Barratt worst hit as price slumps more than 50% in three months

November proved to be the cruellest of months for housebuilders’ shareholders, with Barratt, Persimmon and Taylor Wimpey all crashing to year lows after bearish trading statements. And, so far this month isn’t looking any better.

The catalyst for the bloodbath is of course the fall-out from the global credit squeeze. The woes of the US sub-prime mortgage market have led to more than £29bn of writedowns globally as the world’s banks lick their wounds.

Official figures released this week reveal that the volume of market loans in the UK banking system plunged from £640bn in August to just £249bn by the end of September. Also this week the one-month sterling LIBOR (the rate at which banks lend to each other) hit a 10-year high. The frenzy surrounding this turmoil has also turned a construction sector share price slump into a crash.

Leslie Kent, a director at broker JM Finn, said: “It’s not Armageddon, but the sector will need time to adjust to tighter credit. There’s been a serious change in the market and how housebuilders fare in the crucial first quarter will determine if the current decline is a permanent factor.
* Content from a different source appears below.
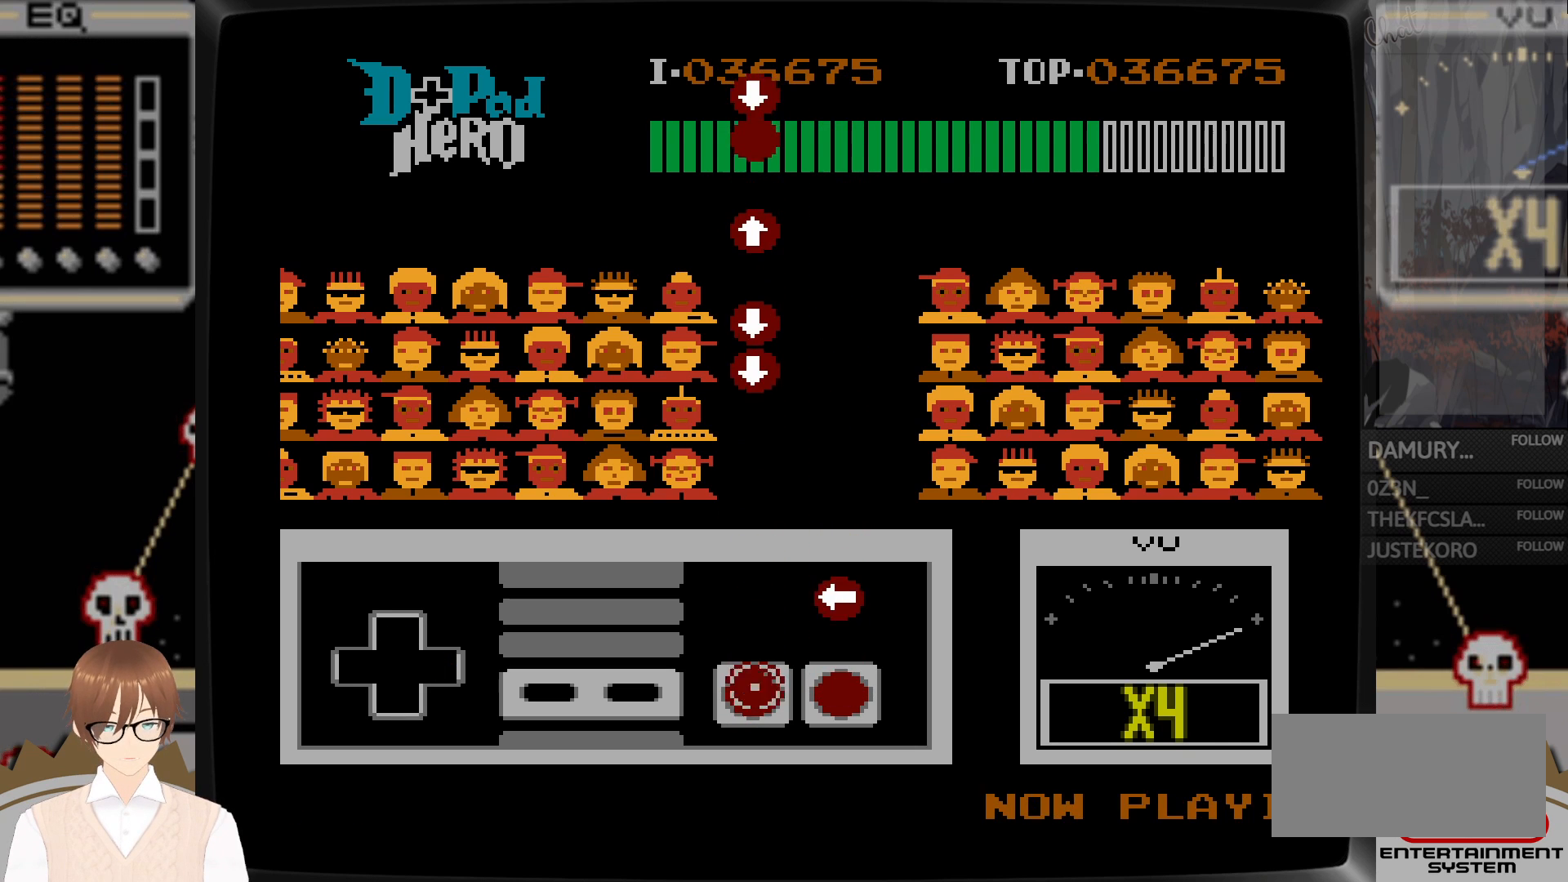
{"buttons": [], "events": [[283, "A", "down"], [283, "DPAD_LEFT", "down"], [417, "DPAD_LEFT", "up"], [450, "A", "up"]]}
For contractors it’s slightly different – in some respects they have held up quite well.”

Since April, which the Square Mile took to be the top of the market, shares in housebuilders have plunged more than 50%, wiping something in the region of £10bn off their collective value.

On their way south, they have managed to drag their some of their construction cousins down with them, sending Kier, Carillion and Morgan Sindall into a tailspin.
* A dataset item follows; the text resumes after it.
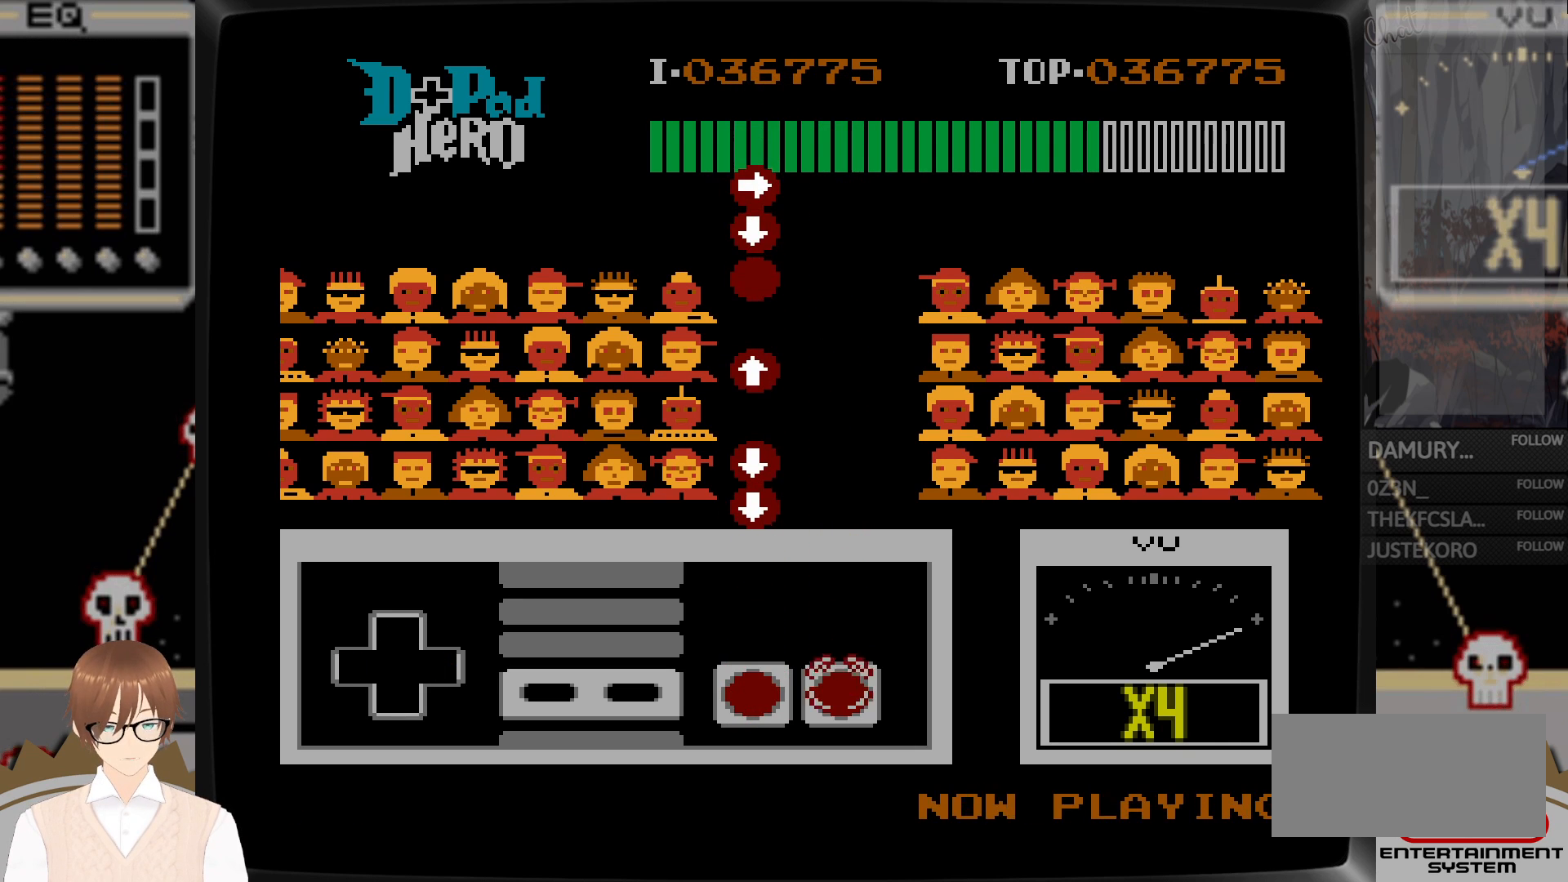
{"buttons": [], "events": []}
It’s not really Armageddon but the sector will need time to adjust

Leslie Kent, broker JM Finn

Yet, by and large, shares in contractors, perennially undervalued by the City, have survived relatively unscathed.

Balfour Beatty is trading at about 480p, closer to its year-high of 508.5p than August’s year-low of 383.25p.

Kier, the contractor that has never understood why the City doesn’t love it but remains on the market, is exposed through its housebuilding division, which accounts for a fair chunk of profit. The spectacular collapse in its share price, which remains near its year-low, began at the same time as the housebuilders’.

But in the last three months, compared with the housebuilders, it has not fared too badly. On 9 September it was trading at £19 and this week at about £16.

Contrast that with Barratt, which was trading at £9.12 on 9 September. This week, three months later, the price was £4.80. (Barratt’s year-long high is £13.10.)

Kent said: “It’s not much consolation but the City is much more savvy when it looks at construction sector shares these days. It no longer tars them with the same brush and can see the difference between the contracting and housebuilding markets.”